On ne peut pas dire que le climat au sein de Violent Femmes était des plus sains au milieu des années 2000. Il y a eu cette « saga Wendy’s » : Gordon Gano, qui porte à lui seul la responsabilité d’auteur compositeur du groupe, a causé tout un émoi au sein du groupe en acceptant de vendre les droits de Blisters In The Sun à la chaîne de restaurants Wendy’s pour une publicité. Le bassiste Brian Ritchie n’a pas digéré cette décision, si bien qu’une poursuite a été intentée en 2007 à l’endroit de Gano, et le groupe a confirmé sa séparation en 2009.

Les choses se sont évidemment calmées depuis. Si Gordon Gano et son bassiste ont décidé d’enterrer la hache de guerre pour ramener Violent Femmes sur la route avec Brian Viglione comme batteur, c’est en grande partie grâce au festival Coachella. « C’est leur spécialité. À chaque année, ils convainquent des groupes de se réunir, comme Iggy et les Stooges… Je crois que c’est rendu un point d’honneur de tenter sa chance quand Coachella te tend la main. En tout cas, nous, c’est ce qu’on a fait : à la demande de Coachella, on a décidé d’essayer, et la réponse a été fantastique, si bien que plusieurs autres festivals nous ont demandé de joindre leur programmation. »
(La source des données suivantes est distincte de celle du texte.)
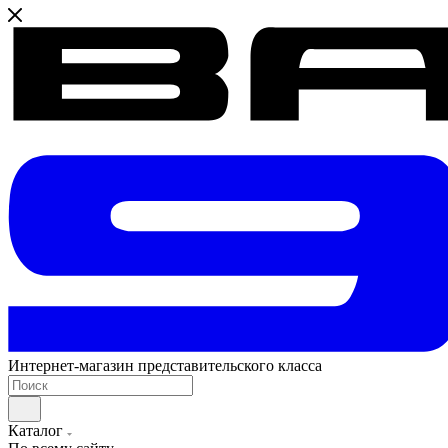
Интернет-магазин представительского класса
Каталог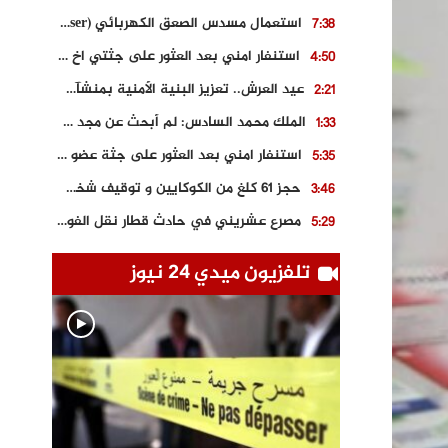
استعمال مسدس الصعق الكهربائي (Taser) من اجل تحرير شابة محتجزة
7:38
استنفار امني بعد العثور على جثتي اخ و ابن صاحب مطعم اسماك مشهور بطنجة
4:50
عيد العرش.. تعزيز البنية الأمنية بمنشآت و مصالح جديدة بكل من الحسيمة – فاس و الناظور
2:21
الملك محمد السادس: لم أبحث عن مجد شخصي.. وهَمي كرامة المغاربة
1:33
استنفار امني بعد العثور على جثة عضو سابق في حزب المصباح بالقنيطرة..
5:35
حجز 61 كلغ من الكوكايين و توقيف شخصين بالكركرات
3:46
مصرع عشريني في حادث قطار نقل الفوسفاط..
5:29
العثور على سبعينية جثة هامدة بمقر سكناها بمراكش
9:18
تلفزيون ميدي 24 نيوز
حادث مؤلم يودي بحياة ستيني بعد سقوطه في فرن تقليدي “للجير”
6:56
مصرع شابة ثلاثينية إثر سقوط سيارتها من منحدر خطير بالجرف الأصفر
3:02
توقيف “رضى الطالياني” بتهمة القيادة في حالة سكر و رفضه الامتثال للأمن
3:04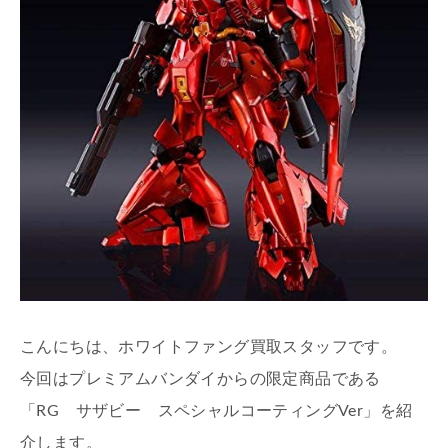
こんにちは、ホワイトファング買取スタッフです。
今回はプレミアムバンダイからの限定商品である
「RG サザビー スペシャルコーティングVer」を紹
介します。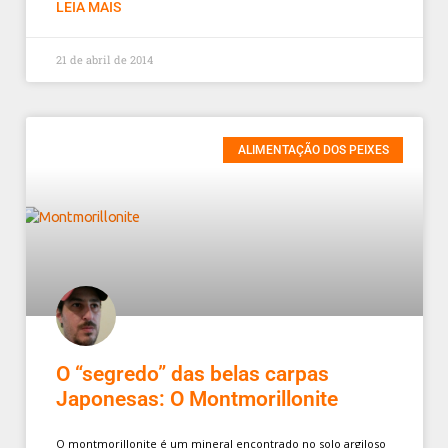
LEIA MAIS
21 de abril de 2014
ALIMENTAÇÃO DOS PEIXES
O “segredo” das belas carpas
Japonesas: O Montmorillonite
O montmorillonite é um mineral encontrado no solo argiloso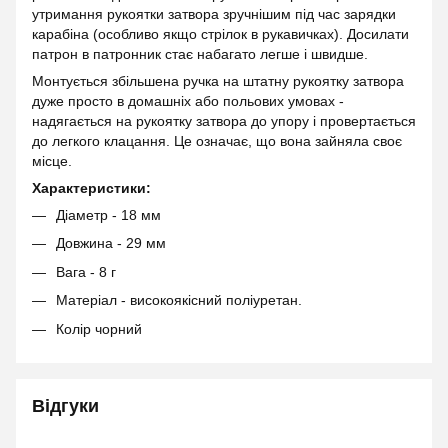
утримання рукоятки затвора зручнішим під час зарядки
карабіна (особливо якщо стрілок в рукавичках). Досилати
патрон в патронник стає набагато легше і швидше.
Монтується збільшена ручка на штатну рукоятку затвора
дуже просто в домашніх або польових умовах -
надягається на рукоятку затвора до упору і провертається
до легкого клацання. Це означає, що вона зайняла своє
місце.
Характеристики:
Діаметр - 18 мм
Довжина - 29 мм
Вага - 8 г
Матеріал - високоякісний поліуретан.
Колір чорний
Відгуки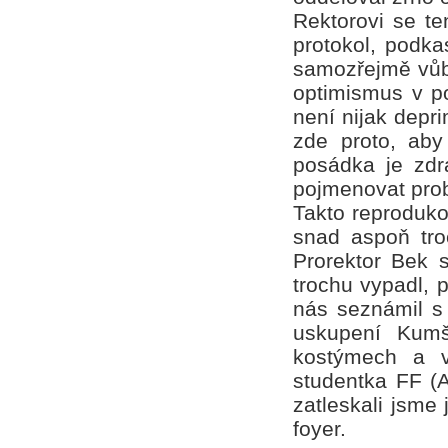
Rektorovi se te
protokol, podkas
samozřejmě vůbe
optimismus v po
není nijak depr
zde proto, aby
posádka je zdr
pojmenovat probl
Takto reproduko
snad aspoň tro
Prorektor Bek s
trochu vypadl, 
nás seznámil s
uskupení Kumš
kostýmech a v
studentka FF (A
zatleskali jsme 
foyer.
Mais qu’en est-il de la relation entre Brian et Gordon à ce moment-ci ? « Plutôt bonne. Peut-être pas aussi bien qu’à nos débuts, mais mieux que ça a été depuis des années. Je crois sincèrement que tout le monde y trouve son compte, et sur scène, nos différends n’affectent en rien notre intensité alors tout va bien. »
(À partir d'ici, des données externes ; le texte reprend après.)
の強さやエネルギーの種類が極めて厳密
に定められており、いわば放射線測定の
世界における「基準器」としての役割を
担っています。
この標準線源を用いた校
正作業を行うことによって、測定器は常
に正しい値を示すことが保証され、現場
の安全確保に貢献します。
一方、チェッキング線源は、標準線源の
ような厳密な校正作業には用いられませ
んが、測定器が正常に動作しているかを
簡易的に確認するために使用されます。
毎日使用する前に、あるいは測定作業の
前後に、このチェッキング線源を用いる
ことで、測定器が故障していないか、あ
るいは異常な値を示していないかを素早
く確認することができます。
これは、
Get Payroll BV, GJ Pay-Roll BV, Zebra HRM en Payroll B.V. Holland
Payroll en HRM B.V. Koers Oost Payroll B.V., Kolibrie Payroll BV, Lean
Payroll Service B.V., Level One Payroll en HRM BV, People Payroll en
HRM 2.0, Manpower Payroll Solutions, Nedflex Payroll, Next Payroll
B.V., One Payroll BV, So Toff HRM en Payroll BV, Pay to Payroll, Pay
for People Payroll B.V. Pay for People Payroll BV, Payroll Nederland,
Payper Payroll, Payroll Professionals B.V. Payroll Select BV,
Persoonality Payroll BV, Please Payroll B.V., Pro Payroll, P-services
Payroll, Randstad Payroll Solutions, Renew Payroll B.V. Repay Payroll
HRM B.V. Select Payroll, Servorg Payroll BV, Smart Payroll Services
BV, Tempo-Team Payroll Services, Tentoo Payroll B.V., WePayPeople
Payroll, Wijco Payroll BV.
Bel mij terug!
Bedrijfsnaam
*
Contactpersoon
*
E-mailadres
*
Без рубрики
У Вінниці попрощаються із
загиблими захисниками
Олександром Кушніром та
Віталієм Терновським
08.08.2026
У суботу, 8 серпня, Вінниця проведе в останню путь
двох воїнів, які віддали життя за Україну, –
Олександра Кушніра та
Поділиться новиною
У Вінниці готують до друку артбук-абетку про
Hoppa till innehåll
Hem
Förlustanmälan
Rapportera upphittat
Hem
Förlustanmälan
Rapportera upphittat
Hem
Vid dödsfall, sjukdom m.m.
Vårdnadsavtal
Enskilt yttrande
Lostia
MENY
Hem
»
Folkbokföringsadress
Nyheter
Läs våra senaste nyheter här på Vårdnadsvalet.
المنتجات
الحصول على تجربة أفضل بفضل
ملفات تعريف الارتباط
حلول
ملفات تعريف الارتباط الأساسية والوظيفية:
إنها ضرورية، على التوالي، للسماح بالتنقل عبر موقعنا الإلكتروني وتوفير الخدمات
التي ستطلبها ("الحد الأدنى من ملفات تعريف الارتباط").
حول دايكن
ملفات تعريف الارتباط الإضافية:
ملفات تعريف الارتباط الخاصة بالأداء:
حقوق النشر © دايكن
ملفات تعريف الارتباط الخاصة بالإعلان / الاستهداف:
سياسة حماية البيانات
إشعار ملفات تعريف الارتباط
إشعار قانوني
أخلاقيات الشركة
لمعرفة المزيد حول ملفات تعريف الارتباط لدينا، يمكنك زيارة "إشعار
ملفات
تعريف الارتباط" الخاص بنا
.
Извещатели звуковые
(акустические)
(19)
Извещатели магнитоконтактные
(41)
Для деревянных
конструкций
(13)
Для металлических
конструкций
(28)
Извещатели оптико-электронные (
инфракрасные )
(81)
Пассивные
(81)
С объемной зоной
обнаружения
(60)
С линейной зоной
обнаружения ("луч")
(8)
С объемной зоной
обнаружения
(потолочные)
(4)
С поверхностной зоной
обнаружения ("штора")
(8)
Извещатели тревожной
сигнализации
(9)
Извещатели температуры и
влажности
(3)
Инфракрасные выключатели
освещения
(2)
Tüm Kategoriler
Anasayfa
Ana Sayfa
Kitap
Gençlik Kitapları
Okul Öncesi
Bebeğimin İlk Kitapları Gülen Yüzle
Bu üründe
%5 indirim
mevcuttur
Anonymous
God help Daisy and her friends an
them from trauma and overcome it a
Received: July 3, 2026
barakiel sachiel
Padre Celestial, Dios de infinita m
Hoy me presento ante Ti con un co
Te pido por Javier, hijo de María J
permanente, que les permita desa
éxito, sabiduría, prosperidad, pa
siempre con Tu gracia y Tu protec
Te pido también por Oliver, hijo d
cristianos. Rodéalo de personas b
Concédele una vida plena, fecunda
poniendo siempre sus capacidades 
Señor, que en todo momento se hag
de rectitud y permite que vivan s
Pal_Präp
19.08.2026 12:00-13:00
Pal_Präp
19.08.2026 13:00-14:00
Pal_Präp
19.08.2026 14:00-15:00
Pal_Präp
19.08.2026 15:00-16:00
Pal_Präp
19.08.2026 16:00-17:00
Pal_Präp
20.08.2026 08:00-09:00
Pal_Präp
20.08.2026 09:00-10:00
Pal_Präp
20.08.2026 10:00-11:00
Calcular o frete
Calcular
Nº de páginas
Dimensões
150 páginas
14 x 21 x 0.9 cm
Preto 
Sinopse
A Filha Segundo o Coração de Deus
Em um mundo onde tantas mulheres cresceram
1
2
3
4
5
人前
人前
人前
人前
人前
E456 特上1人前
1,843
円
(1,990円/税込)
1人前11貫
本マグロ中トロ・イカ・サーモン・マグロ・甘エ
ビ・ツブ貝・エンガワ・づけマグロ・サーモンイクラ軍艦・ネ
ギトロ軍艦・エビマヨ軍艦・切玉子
Assez pour voir naître de nouvelles chansons de Violent Femmes bientôt. « Il n’y a rien de prévu, mais on commence à y penser, je dirais ».

 

Souvenirs de Montréal : Gaétan Roussel et Salomé Leclerc 

Il y a une éternité que Violent Femmes n’était pas venu à Montréal. Gordon Gano, lui, se rappelle très bien avoir visité le Club Soda en compagnie de Gaétan Roussel, pour qui il avait fait tout un travail de production et de co-écriture sur l’album Ginger, en plus de chanter avec lui sur l’album. Il le suivait également en tournée, notamment aux Francofolies 2010.
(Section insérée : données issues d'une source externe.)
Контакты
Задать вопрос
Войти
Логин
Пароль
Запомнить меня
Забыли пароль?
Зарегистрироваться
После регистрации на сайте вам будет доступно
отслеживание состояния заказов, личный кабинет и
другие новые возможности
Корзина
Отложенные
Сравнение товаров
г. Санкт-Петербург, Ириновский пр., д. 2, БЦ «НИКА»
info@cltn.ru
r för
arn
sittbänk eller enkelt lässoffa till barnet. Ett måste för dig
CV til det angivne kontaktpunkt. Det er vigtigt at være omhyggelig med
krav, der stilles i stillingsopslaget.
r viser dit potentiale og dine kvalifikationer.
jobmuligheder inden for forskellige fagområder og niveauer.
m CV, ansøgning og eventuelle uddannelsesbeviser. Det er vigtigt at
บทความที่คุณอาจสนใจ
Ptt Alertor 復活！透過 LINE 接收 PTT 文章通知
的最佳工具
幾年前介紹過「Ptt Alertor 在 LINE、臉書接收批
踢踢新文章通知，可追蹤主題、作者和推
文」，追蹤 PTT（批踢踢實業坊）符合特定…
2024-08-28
Gano se rappelle principalement de deux faits en lien avec son dernier passage à Montréal. « Je me rappelle d’avoir été logé dans un très bel hôtel. Tu sais comment les oeuvres visuelles sont généralement moches dans les hôtels ?  Pour la première fois de ma vie, je me rappelle que ce n’était pas le cas, au contraire. C’était un superbe endroit et je ne me rappelle plus du nom… »

Il y a aussi un autre nom qui lui échappait, même s’il se rappelait de détails très précis. « Je me souviens avec précision d’une fille qui chantait tout juste avant Gaétan Roussel au Club Soda. Elle avait une voix rauque, et elle jouait de la guitare électrique, seule sur scène… »

La mémoire du journaliste, elle, ne faisait pas défaut : on l’informe qu’il s’agissait de Salomé Leclerc. Gano avait apparemment approché l’artiste, à l’époque, afin de produire son premier album, qui a finalement été confié à Émily Loizeau.

En ce qui a trait à la ville, Gano admet n’avoir jamais eu l’occasion de rester assez longtemps lors de ses passages à Montréal pour apprécier quoi que ce soit.

Et le Festival de Jazz ?  Ce contexte influencera la performance du groupe ?  “On en a discuté : il y aura peut-être une chanson jazz qu’on ne fait jamais en spectacle, mais ce serait l’occasion de la sortir. C’est un truc de Coltrane. Je ne sais pas encore si on aura le courage de la faire. Brian a longtemps joué du shakuhachi, une flûte japonaise. Il y a joué avec plusieurs combos jazz. C’est lui qui prendra la décision.”